> _What needs to be done_
Copy every line of text in the listing below word for word. Leave the pictures out.
--- Dataset extract ---
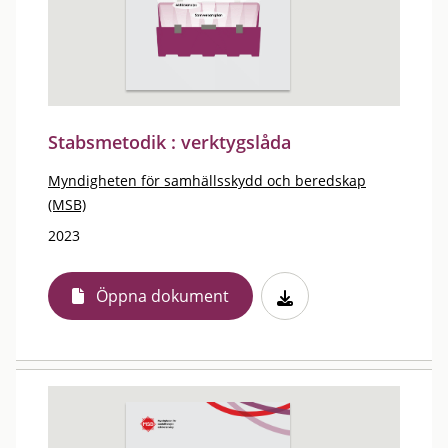
Stabsmetodik : verktygslåda
Myndigheten för samhällsskydd och beredskap
(MSB)
2023
Öppna dokument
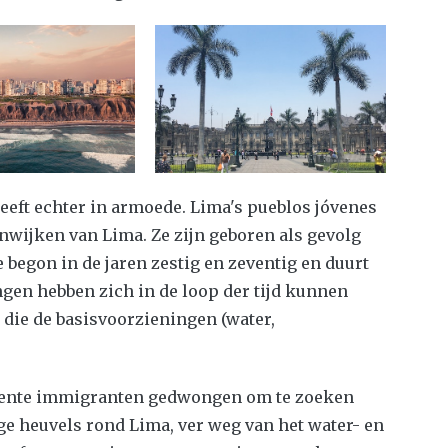
eft echter in armoede. Lima's pueblos jóvenes
tenwijken van Lima. Ze zijn geboren als gevolg
 begon in de jaren zestig en zeventig en duurt
ngen hebben zich in de loop der tijd kunnen
 die de basisvoorzieningen (water,
recente immigranten gedwongen om te zoeken
ge heuvels rond Lima, ver weg van het water- en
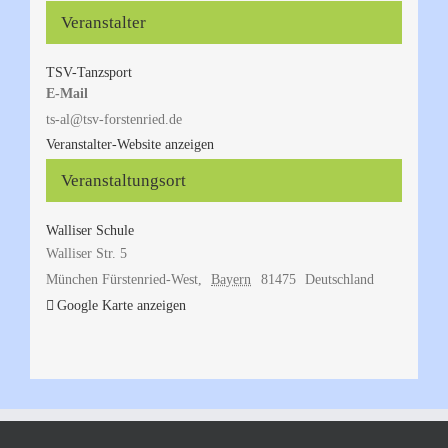
Veranstalter
TSV-Tanzsport
E-Mail
ts-al@tsv-forstenried.de
Veranstalter-Website anzeigen
Veranstaltungsort
Walliser Schule
Walliser Str. 5
München Fürstenried-West
,
Bayern
81475
Deutschland
Google Karte anzeigen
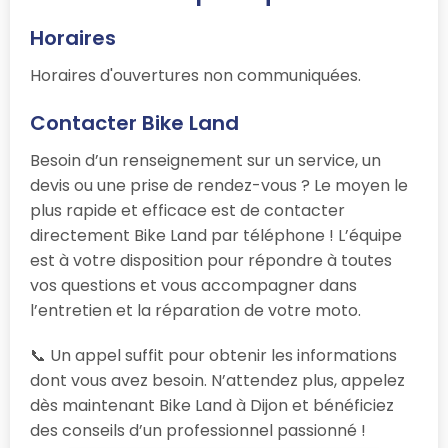
Horaires
Horaires d'ouvertures non communiquées.
Contacter Bike Land
Besoin d’un renseignement sur un service, un
devis ou une prise de rendez-vous ? Le moyen le
plus rapide et efficace est de contacter
directement Bike Land par téléphone ! L’équipe
est à votre disposition pour répondre à toutes
vos questions et vous accompagner dans
l’entretien et la réparation de votre moto.
📞 Un appel suffit pour obtenir les informations
dont vous avez besoin. N’attendez plus, appelez
dès maintenant Bike Land à Dijon et bénéficiez
des conseils d’un professionnel passionné !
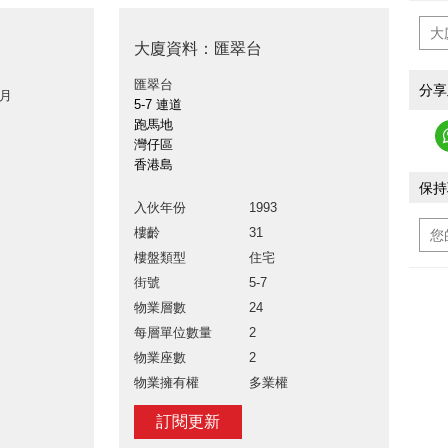
大廈資料：匯翠台
匯翠台
分享
 月
5-7 連道
跑馬地
灣仔區
香港島
保持
入伙年份
1993
樓齡
31
樓盤類型
住宅
街號
5-7
物業層數
24
每層單位數量
2
物業座數
2
物業擁有權
多業權
訂閱更新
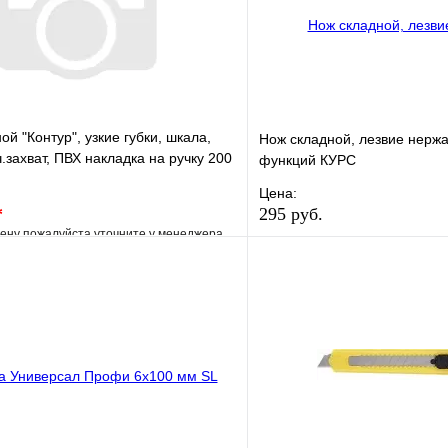
й "Контур", узкие губки, шкала,
Нож складной, лезвие нерж
.захват, ПВХ накладка на ручку 200
функций КУРС
Цена:
*
295 руб.
ену пожалуйста уточните у менеджера
В избранное
е
Сравнение
Купить в 1 клик
клик
Под заказ
В корзину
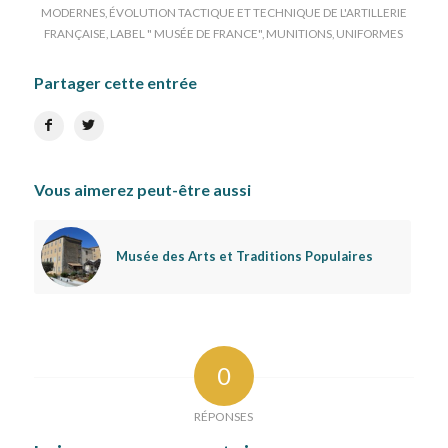
MODERNES
,
ÉVOLUTION TACTIQUE ET TECHNIQUE DE L'ARTILLERIE
FRANÇAISE
,
LABEL " MUSÉE DE FRANCE"
,
MUNITIONS
,
UNIFORMES
Partager cette entrée
Vous aimerez peut-être aussi
Musée des Arts et Traditions Populaires
0
RÉPONSES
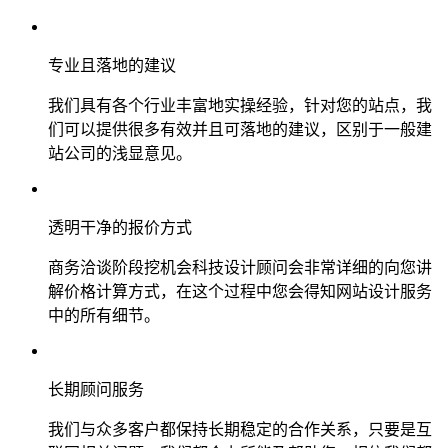
专业且落地的建议
我们具有各个行业丰富地实操经验，针对您的站点，我
们可以提供很多有效并且可落地的建议，区别于一般建
站公司的浅显意见。
透明干净的报价方式
商务洽谈阶段挖机会科技设计顾问会非常详细的向您讲
解价格计算方式，在这个过程中您会得知网站设计服务
中的所有细节。
长期顾问服务
我们与众多客户都保持长期稳定的合作关系，只要是互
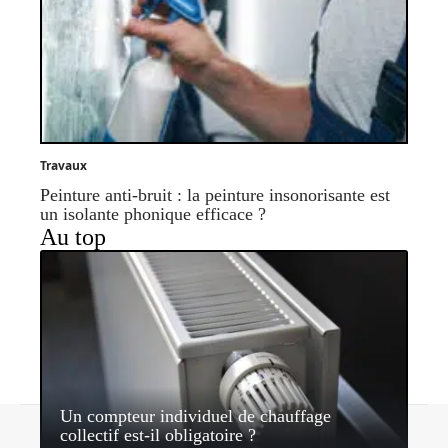
Travaux
Peinture anti-bruit : la peinture insonorisante est
un isolante phonique efficace ?
Au top
Un compteur individuel de chauffage
Contact
Mentions légales
Sitemap
collectif est-il obligatoire ?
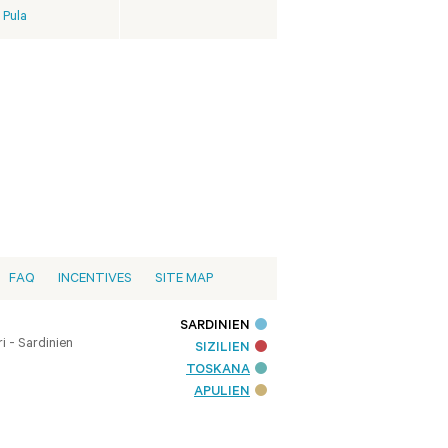
Pula
FAQ
INCENTIVES
SITE MAP
SARDINIEN
i - Sardinien
SIZILIEN
TOSKANA
APULIEN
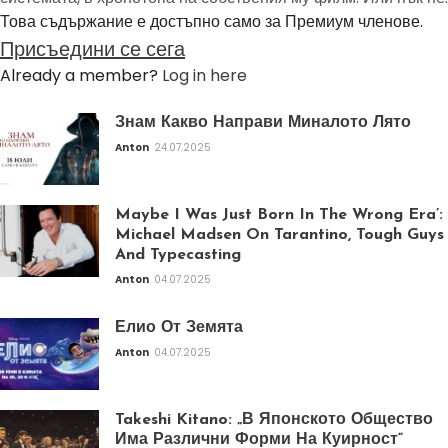
Това съдържание е достъпно само за Премиум членове.
Присъедини се сега
Already a member?
Log in here
Знам Какво Направи Миналото Лято
Anton
24.07.2025
Maybe I Was Just Born In The Wrong Era’:
Michael Madsen On Tarantino, Tough Guys
And Typecasting
Anton
04.07.2025
Елио От Земята
Anton
04.07.2025
Takeshi Kitano: „В Японското Общество
Има Различни Форми На Куирност“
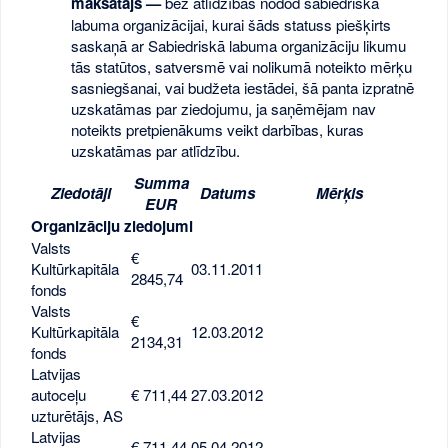
maksātājs —
bez atlīdzības nodod sabiedriskā
labuma organizācijai, kurai šāds statuss piešķirts
saskaņā ar Sabiedriskā labuma organizāciju likumu
tās statūtos, satversmē vai nolikumā noteikto mērķu
sasniegšanai, vai budžeta iestādei, šā panta izpratnē
uzskatāmas par ziedojumu, ja saņēmējam nav
noteikts pretpienākums veikt darbības, kuras
uzskatāmas par atlīdzību.
Summa
Ziedotāji
Datums
Mērķis
EUR
Organizāciju ziedojumi
Valsts
€
Kultūrkapitāla
03.11.2011
2845,74
fonds
Valsts
€
Kultūrkapitāla
12.03.2012
2134,31
fonds
Latvijas
autoceļu
€ 711,44
27.03.2012
uzturētājs, AS
Latvijas
€ 711,44
05.04.2012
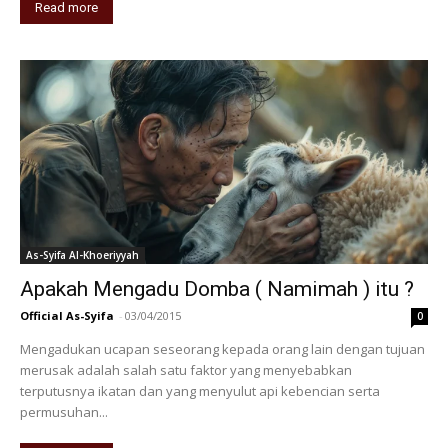
Read more
As-Syifa Al-Khoeriyyah
Apakah Mengadu Domba ( Namimah ) itu ?
Official As-Syifa
-
03/04/2015
0
Mengadukan ucapan seseorang kepada orang lain dengan tujuan
merusak adalah salah satu faktor yang menyebabkan
terputusnya ikatan dan yang menyulut api kebencian serta
permusuhan...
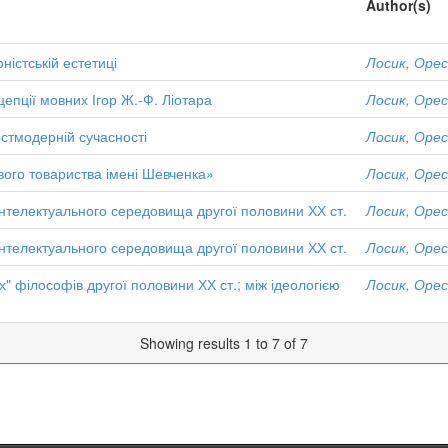
Author(s)
істській естетиці
Лосик, Оре
епції мовних Ігор Ж.-Ф. Ліотара
Лосик, Оре
остмодерній сучасності
Лосик, Оре
вого товариства імені Шевченка»
Лосик, Оре
інтелектуального середовища другої половини ХХ ст.
Лосик, Оре
інтелектуального середовища другої половини ХХ ст.
Лосик, Оре
х" філософів другої половини ХХ ст.; між ідеологією
Лосик, Оре
Showing results 1 to 7 of 7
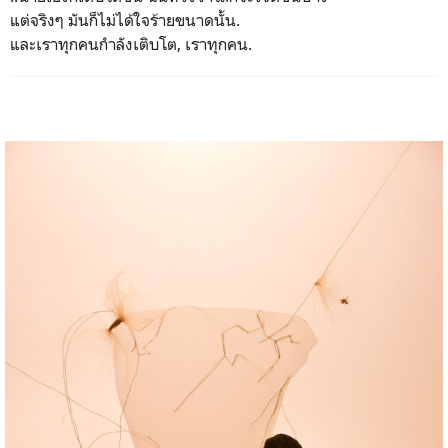
แต่จริงๆ มันก็ไม่ได้ใจร้ายขนาดนั้น.
และเราทุกคนกำลังเติบโต, เราทุกคน.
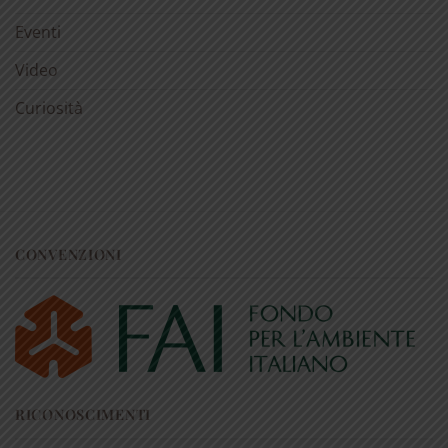
Eventi
Video
Curiosità
CONVENZIONI
RICONOSCIMENTI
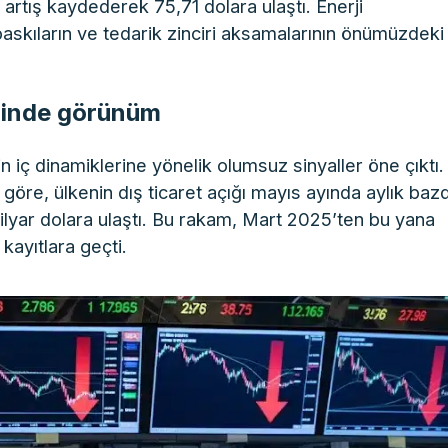
 5 artış kaydederek 75,71 dolara ulaştı. Enerji
 baskıların ve tedarik zinciri aksamalarının önümüzdeki
erinde görünüm
ç dinamiklerine yönelik olumsuz sinyaller öne çıktı.
 göre, ülkenin dış ticaret açığı mayıs ayında aylık baz
milyar dolara ulaştı. Bu rakam, Mart 2025’ten bu yana
kayıtlara geçti.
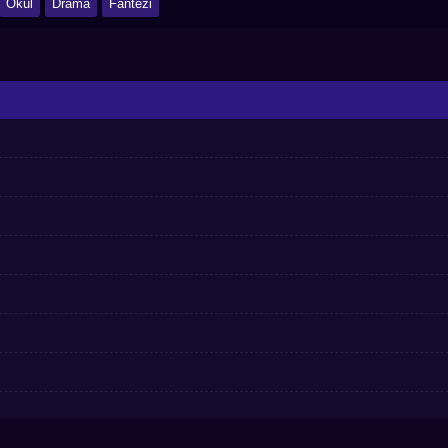
Okul
Drama
Fantezi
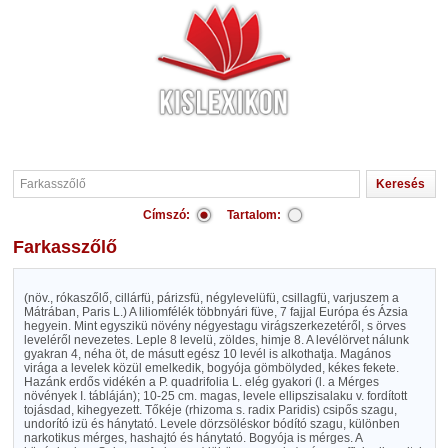
Címszó:
Tartalom:
Farkasszőlő
(növ., rókaszőlő, cillárfü, párizsfü, négylevelüfü, csillagfü, varjuszem a
Mátrában, Paris L.) A liliomfélék többnyári füve, 7 fajjal Európa és Ázsia
hegyein. Mint egyszikü növény négyestagu virágszerkezetéről, s örves
leveléről nevezetes. Leple 8 levelü, zöldes, himje 8. A levélörvet nálunk
gyakran 4, néha öt, de másutt egész 10 levél is alkothatja. Magános
virága a levelek közül emelkedik, bogyója gömbölyded, kékes fekete.
Hazánk erdős vidékén a P. quadrifolia L. elég gyakori (l. a Mérges
növények I. tábláján); 10-25 cm. magas, levele ellipszisalaku v. fordított
tojásdad, kihegyezett. Tőkéje (rhizoma s. radix Paridis) csipős szagu,
undorító izü és hánytató. Levele dörzsöléskor bódító szagu, különben
narkotikus mérges, hashajtó és hánytató. Bogyója is mérges. A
---
> _Solution for this exercise_
Stabsmetodik : verktygslåda
Myndigheten för samhällsskydd och beredskap
(MSB)
2023
Öppna dokument
eft echter in armoede. Lima's pueblos jóvenes
tenwijken van Lima. Ze zijn geboren als gevolg
 begon in de jaren zestig en zeventig en duurt
ngen hebben zich in de loop der tijd kunnen
 die de basisvoorzieningen (water,
recente immigranten gedwongen om te zoeken
ge heuvels rond Lima, ver weg van het water- en
Veranstalter
TSV-Tanzsport
E-Mail
ts-al@tsv-forstenried.de
Veranstalter-Website anzeigen
Veranstaltungsort
Walliser Schule
Walliser Str. 5
München Fürstenried-West
,
Bayern
81475
Deutschland
Google Karte anzeigen
Horaires
Horaires d'ouvertures non communiquées.
Contacter Bike Land
Besoin d’un renseignement sur un service, un
devis ou une prise de rendez-vous ? Le moyen le
plus rapide et efficace est de contacter
directement Bike Land par téléphone ! L’équipe
est à votre disposition pour répondre à toutes
vos questions et vous accompagner dans
l’entretien et la réparation de votre moto.
📞 Un appel suffit pour obtenir les informations
dont vous avez besoin. N’attendez plus, appelez
dès maintenant Bike Land à Dijon et bénéficiez
des conseils d’un professionnel passionné !
大廈資料：匯翠台
匯翠台
分享
 月
5-7 連道
跑馬地
灣仔區
香港島
保持
入伙年份
1993
樓齡
31
樓盤類型
住宅
街號
5-7
物業層數
24
每層單位數量
2
物業座數
2
物業擁有權
多業權
訂閱更新
й "Контур", узкие губки, шкала,
Нож складной, лезвие нерж
.захват, ПВХ накладка на ручку 200
функций КУРС
Цена:
*
295 руб.
ену пожалуйста уточните у менеджера
В избранное
е
Сравнение
Купить в 1 клик
клик
Под заказ
В корзину
MODERNES
,
ÉVOLUTION TACTIQUE ET TECHNIQUE DE L'ARTILLERIE
FRANÇAISE
,
LABEL " MUSÉE DE FRANCE"
,
MUNITIONS
,
UNIFORMES
Partager cette entrée
Vous aimerez peut-être aussi
Musée des Arts et Traditions Populaires
0
RÉPONSES
专业且落地的建议
我们具有各个行业丰富地实操经验，针对您的站点，我
们可以提供很多有效并且可落地的建议，区别于一般建
站公司的浅显意见。
透明干净的报价方式
商务洽谈阶段挖机会科技设计顾问会非常详细的向您讲
解价格计算方式，在这个过程中您会得知网站设计服务
中的所有细节。
长期顾问服务
我们与众多客户都保持长期稳定的合作关系，只要是互
Travaux
Peinture anti-bruit : la peinture insonorisante est
un isolante phonique efficace ?
Au top
Un compteur individuel de chauffage
Contact
Mentions légales
Sitemap
collectif est-il obligatoire ?
Pula
FAQ
INCENTIVES
SITE MAP
SARDINIEN
i - Sardinien
SIZILIEN
TOSKANA
APULIEN
Това съдържание е достъпно само за Премиум членове.
Присъедини се сега
Already a member?
Log in here
Знам Какво Направи Миналото Лято
Anton
24.07.2025
Maybe I Was Just Born In The Wrong Era’:
Michael Madsen On Tarantino, Tough Guys
And Typecasting
Anton
04.07.2025
Елио От Земята
Anton
04.07.2025
Takeshi Kitano: „В Японското Общество
Има Различни Форми На Куирност“
maksātājs —
bez atlīdzības nodod sabiedriskā
labuma organizācijai, kurai šāds statuss piešķirts
saskaņā ar Sabiedriskā labuma organizāciju likumu
tās statūtos, satversmē vai nolikumā noteikto mērķu
sasniegšanai, vai budžeta iestādei, šā panta izpratnē
uzskatāmas par ziedojumu, ja saņēmējam nav
noteikts pretpienākums veikt darbības, kuras
uzskatāmas par atlīdzību.
Summa
Ziedotāji
Datums
Mērķis
EUR
Organizāciju ziedojumi
Valsts
€
Kultūrkapitāla
03.11.2011
2845,74
fonds
Valsts
€
Kultūrkapitāla
12.03.2012
2134,31
fonds
Latvijas
autoceļu
€ 711,44
27.03.2012
uzturētājs, AS
Latvijas
€ 711,44
05.04.2012
Read more
As-Syifa Al-Khoeriyyah
Apakah Mengadu Domba ( Namimah ) itu ?
Official As-Syifa
-
03/04/2015
0
Mengadukan ucapan seseorang kepada orang lain dengan tujuan
merusak adalah salah satu faktor yang menyebabkan
terputusnya ikatan dan yang menyulut api kebencian serta
permusuhan...
Author(s)
істській естетиці
Лосик, Оре
епції мовних Ігор Ж.-Ф. Ліотара
Лосик, Оре
остмодерній сучасності
Лосик, Оре
вого товариства імені Шевченка»
Лосик, Оре
інтелектуального середовища другої половини ХХ ст.
Лосик, Оре
інтелектуального середовища другої половини ХХ ст.
Лосик, Оре
х" філософів другої половини ХХ ст.; між ідеологією
Лосик, Оре
Showing results 1 to 7 of 7
แต่จริงๆ มันก็ไม่ได้ใจร้ายขนาดนั้น.
และเราทุกคนกำลังเติบโต, เราทุกคน.
Eventi
Video
Curiosità
CONVENZIONI
RICONOSCIMENTI
 5 artış kaydederek 75,71 dolara ulaştı. Enerji
 baskıların ve tedarik zinciri aksamalarının önümüzdeki
erinde görünüm
ç dinamiklerine yönelik olumsuz sinyaller öne çıktı.
 göre, ülkenin dış ticaret açığı mayıs ayında aylık baz
milyar dolara ulaştı. Bu rakam, Mart 2025’ten bu yana
kayıtlara geçti.
Okul
Drama
Fantezi
Címszó:
Tartalom:
Farkasszőlő
(növ., rókaszőlő, cillárfü, párizsfü, négylevelüfü, csillagfü, varjuszem a
Mátrában, Paris L.) A liliomfélék többnyári füve, 7 fajjal Európa és Ázsia
hegyein. Mint egyszikü növény négyestagu virágszerkezetéről, s örves
leveléről nevezetes. Leple 8 levelü, zöldes, himje 8. A levélörvet nálunk
gyakran 4, néha öt, de másutt egész 10 levél is alkothatja. Magános
virága a levelek közül emelkedik, bogyója gömbölyded, kékes fekete.
Hazánk erdős vidékén a P. quadrifolia L. elég gyakori (l. a Mérges
növények I. tábláján); 10-25 cm. magas, levele ellipszisalaku v. fordított
tojásdad, kihegyezett. Tőkéje (rhizoma s. radix Paridis) csipős szagu,
undorító izü és hánytató. Levele dörzsöléskor bódító szagu, különben
narkotikus mérges, hashajtó és hánytató. Bogyója is mérges. A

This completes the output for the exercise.